Jugendkulturzentrum Lahnstein feiert 25. und Haus Felsenkeller Altenkirchen 20. Geburtstag / Ein Gastbeitrag von Marco Pecht
 
map.  Die Erfolgsgeschichte einer ehemaligen Subkultur: Unter diesem Schlagwort lässt sich der Weg von zwei soziokulturellen Zentren im nördlichen Rheinland-Pfalz zusammenfassen. Begonnen hat alles in den späten 70er- und frühen 80er-Jahren. Mittlerweile bereichern das Jugenkulturzentrum in Lahnstein und das Haus Felsenkeller in Altenkirchen die Region.
 
Freitagmorgen in der Lahnsteiner Wilhelmstraße: Walter Nouvortne sitzt in seinem Büro. Um ihn herum liegen verbleichte Fotos und Plakate, immer wieder unterbricht das Telefon das Gespräch im Jugenkulturzentrum (kurz: JuKz). Und dennoch nimmt sich der Ur-Lahnsteiner Zeit für einen Ausflug in die jüngere Geschichte „seiner“ Stadt. Eine Geschichte, die mit teils spontanen Forderungen der Jugend begann und heute ein ausgeklügeltes System von Veranstaltungen, Jugendarbeit und Erwachsenenbildung ist. Das JuKz ist im Kulturbetrieb der Stadt Lahnstein angekommen. Nouvortne ist im Jahr 2006 Chef des JuKz, vor 25 Jahren kämpfte er noch selbst für eine solche Einrichtung. Der Sozialarbeiter blickt zurück auf unzähligen Proben von Musikbands und 25 Jahre manchmal auch beschwerliche Arbeit mit Jugendlichen.
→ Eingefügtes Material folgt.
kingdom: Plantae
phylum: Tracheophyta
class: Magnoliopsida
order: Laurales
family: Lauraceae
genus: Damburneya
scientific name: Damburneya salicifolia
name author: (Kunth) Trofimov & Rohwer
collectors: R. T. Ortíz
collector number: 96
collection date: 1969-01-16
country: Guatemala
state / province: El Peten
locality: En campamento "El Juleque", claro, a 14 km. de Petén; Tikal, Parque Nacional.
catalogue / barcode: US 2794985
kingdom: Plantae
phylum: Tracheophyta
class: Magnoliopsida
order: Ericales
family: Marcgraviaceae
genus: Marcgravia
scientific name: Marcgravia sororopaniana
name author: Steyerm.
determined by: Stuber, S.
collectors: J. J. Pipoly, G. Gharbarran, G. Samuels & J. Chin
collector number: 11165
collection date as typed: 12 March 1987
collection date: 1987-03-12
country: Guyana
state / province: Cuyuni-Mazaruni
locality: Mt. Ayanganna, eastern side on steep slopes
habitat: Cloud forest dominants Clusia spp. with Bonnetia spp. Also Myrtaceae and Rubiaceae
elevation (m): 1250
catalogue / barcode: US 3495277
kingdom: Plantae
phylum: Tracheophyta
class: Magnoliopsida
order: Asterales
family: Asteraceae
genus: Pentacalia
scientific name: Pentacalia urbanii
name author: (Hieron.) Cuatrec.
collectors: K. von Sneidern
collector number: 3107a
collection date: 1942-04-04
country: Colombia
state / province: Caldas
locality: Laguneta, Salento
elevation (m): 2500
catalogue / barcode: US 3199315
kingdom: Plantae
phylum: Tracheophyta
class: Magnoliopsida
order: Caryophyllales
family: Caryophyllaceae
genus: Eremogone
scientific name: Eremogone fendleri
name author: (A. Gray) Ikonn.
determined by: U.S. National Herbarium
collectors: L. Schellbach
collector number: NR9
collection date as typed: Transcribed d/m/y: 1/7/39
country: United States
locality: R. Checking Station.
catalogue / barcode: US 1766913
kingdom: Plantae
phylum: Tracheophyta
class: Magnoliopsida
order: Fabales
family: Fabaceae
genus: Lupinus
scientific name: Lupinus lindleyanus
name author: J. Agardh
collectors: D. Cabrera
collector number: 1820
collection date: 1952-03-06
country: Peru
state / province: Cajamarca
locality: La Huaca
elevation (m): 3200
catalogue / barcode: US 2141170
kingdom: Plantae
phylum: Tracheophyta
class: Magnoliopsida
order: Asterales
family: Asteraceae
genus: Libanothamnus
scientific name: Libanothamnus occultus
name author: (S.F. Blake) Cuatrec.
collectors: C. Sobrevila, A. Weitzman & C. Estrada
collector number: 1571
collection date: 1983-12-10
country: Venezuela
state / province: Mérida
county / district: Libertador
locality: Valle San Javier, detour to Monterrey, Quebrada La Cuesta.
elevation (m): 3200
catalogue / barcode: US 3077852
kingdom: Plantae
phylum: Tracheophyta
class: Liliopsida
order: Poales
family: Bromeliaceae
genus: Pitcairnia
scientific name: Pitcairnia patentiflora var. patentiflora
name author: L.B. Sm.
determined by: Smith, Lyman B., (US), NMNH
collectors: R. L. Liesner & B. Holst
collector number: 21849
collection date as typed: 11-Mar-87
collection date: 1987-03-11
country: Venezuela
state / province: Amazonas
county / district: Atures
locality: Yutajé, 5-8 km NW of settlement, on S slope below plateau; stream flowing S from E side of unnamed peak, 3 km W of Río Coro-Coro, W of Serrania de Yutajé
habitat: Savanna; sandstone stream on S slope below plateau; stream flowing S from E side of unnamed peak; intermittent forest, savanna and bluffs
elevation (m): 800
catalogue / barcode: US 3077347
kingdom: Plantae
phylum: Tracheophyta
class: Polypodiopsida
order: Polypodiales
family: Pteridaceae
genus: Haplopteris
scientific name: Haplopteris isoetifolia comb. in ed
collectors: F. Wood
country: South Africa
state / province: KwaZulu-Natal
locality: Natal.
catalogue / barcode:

Doch zunächst geht es ins Jahr 1975. Damals wurde in Lahnstein Deutschlands kleinstes Jugendzentrum eröffnet. Der Name, „die Baracke“, war Programm. Nach Forderungen der Jugendlichen wurde ihnen von der Stadt eine Holzhütte zwischen Polizeistation und einem Warenhaus angeboten – gleich neben den Bahngleisen. Ein Jugendverein übernahm die Verwaltung, zwei Zivildienstleistende kümmerten sich um den laufenden Betrieb. „Die Jugendlichen haben damals alles selbst gemacht“, erinnert sich Nouvortne. Heute ist das anders, Konzepte und Angebote müssen her.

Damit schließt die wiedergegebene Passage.